The recovery could take 2-5 days in the hospital. The surgeon said that children who aren't as complicated, medically and behaviorally as Gabriel, are usually there for two days. It will take a couple weeks until he feels like himself and then he will be completely recovered in six weeks, given no complications.
Please do not give me credit for handling this well or for having more strength than you can imagine. You would do the same thing I am doing and your heart would be breaking apart to bits as you watch your son today, knowing what he is facing in just over a week. You would take on the surgery yourself if it meant he didn't need to do it. You would need support and strength from people near and far. You would feel desperate and weak. You wouldn't be able explain the absolute fear that rocks you to your core when you consider brain surgery for your child.

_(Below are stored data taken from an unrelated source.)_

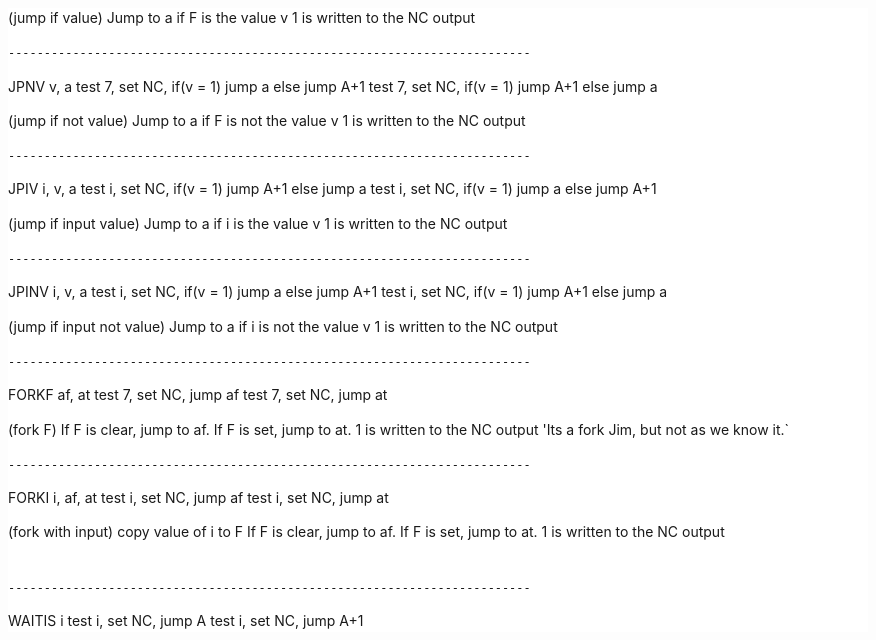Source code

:  (jump if value)
  Jump to a if F is the value v
  1 is written to the NC output
```  
-------------------------------------------------------------------------  
```  
JPNV     v, a
  test 7, set NC, if(v = 1) jump a   else jump A+1
  test 7, set NC, if(v = 1) jump A+1 else jump a

  (jump if not value)
  Jump to a if F is not the value v
  1 is written to the NC output
```
-------------------------------------------------------------------------  
```  
JPIV     i, v, a
  test i, set NC, if(v = 1) jump A+1 else jump a
  test i, set NC, if(v = 1) jump a   else jump A+1

  (jump if input value)
  Jump to a if i is the value v
  1 is written to the NC output
```
-------------------------------------------------------------------------  
```  
JPINV    i, v, a
  test i, set NC, if(v = 1) jump a   else jump A+1
  test i, set NC, if(v = 1) jump A+1 else jump a

  (jump if input not value)
  Jump to a if i is not the value v
  1 is written to the NC output
```
-------------------------------------------------------------------------
```
FORKF af, at
  test 7, set NC, jump af
  test 7, set NC, jump at
  
  (fork F)
  If F is clear, jump to af.
  If F is set,  jump to at.
  1 is written to the NC output
  'Its a fork Jim, but not as we know it.`
```
-------------------------------------------------------------------------
```
FORKI i, af, at
  test i, set NC, jump af
  test i, set NC, jump at
  
  (fork with input)
  copy value of i to F
  If F is clear, jump to af.
  If F is set,  jump to at.
  1 is written to the NC output
```

-------------------------------------------------------------------------
```
WAITIS i
  test i, set NC, jump A
  test i, set NC, jump A+1
  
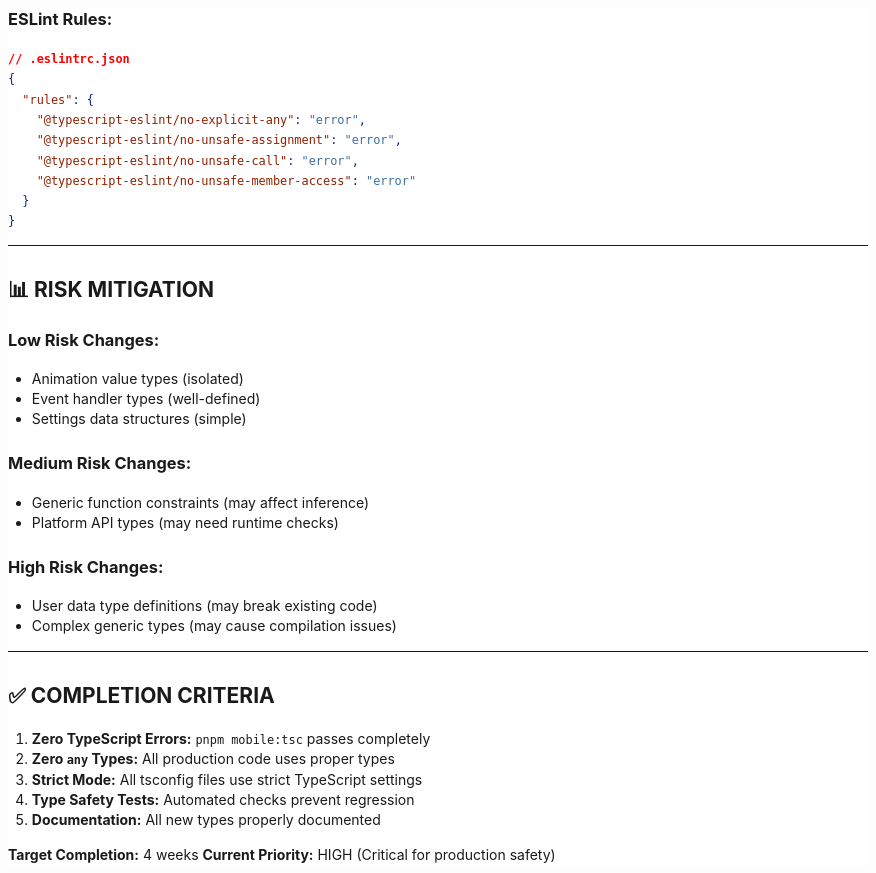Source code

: ### **ESLint Rules:**
```json
// .eslintrc.json
{
  "rules": {
    "@typescript-eslint/no-explicit-any": "error",
    "@typescript-eslint/no-unsafe-assignment": "error",
    "@typescript-eslint/no-unsafe-call": "error",
    "@typescript-eslint/no-unsafe-member-access": "error"
  }
}
```

---

## 📊 **RISK MITIGATION**

### **Low Risk Changes:**
- Animation value types (isolated)
- Event handler types (well-defined)
- Settings data structures (simple)

### **Medium Risk Changes:**
- Generic function constraints (may affect inference)
- Platform API types (may need runtime checks)

### **High Risk Changes:**
- User data type definitions (may break existing code)
- Complex generic types (may cause compilation issues)

---

## ✅ **COMPLETION CRITERIA**

1. **Zero TypeScript Errors:** `pnpm mobile:tsc` passes completely
2. **Zero `any` Types:** All production code uses proper types
3. **Strict Mode:** All tsconfig files use strict TypeScript settings
4. **Type Safety Tests:** Automated checks prevent regression
5. **Documentation:** All new types properly documented

**Target Completion:** 4 weeks
**Current Priority:** HIGH (Critical for production safety)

Yet you would have hope that his quality of life would improve in six weeks. You are an adult and you have to slap a smile on in order to maintain some type of order in your household. You would feel grateful that there is something to relieve his symptoms, even if it isn't a cure. You would fail in your attempt to thank anyone who steps forward to help.
Put yourself in my shoes and think about how difficult it will be to hand my child, my firstborn "baby", over to a stranger next Tuesday so they can remove bone from his head. It could be you. I never thought this would be me. I'm sure most people aren't prepared for these things.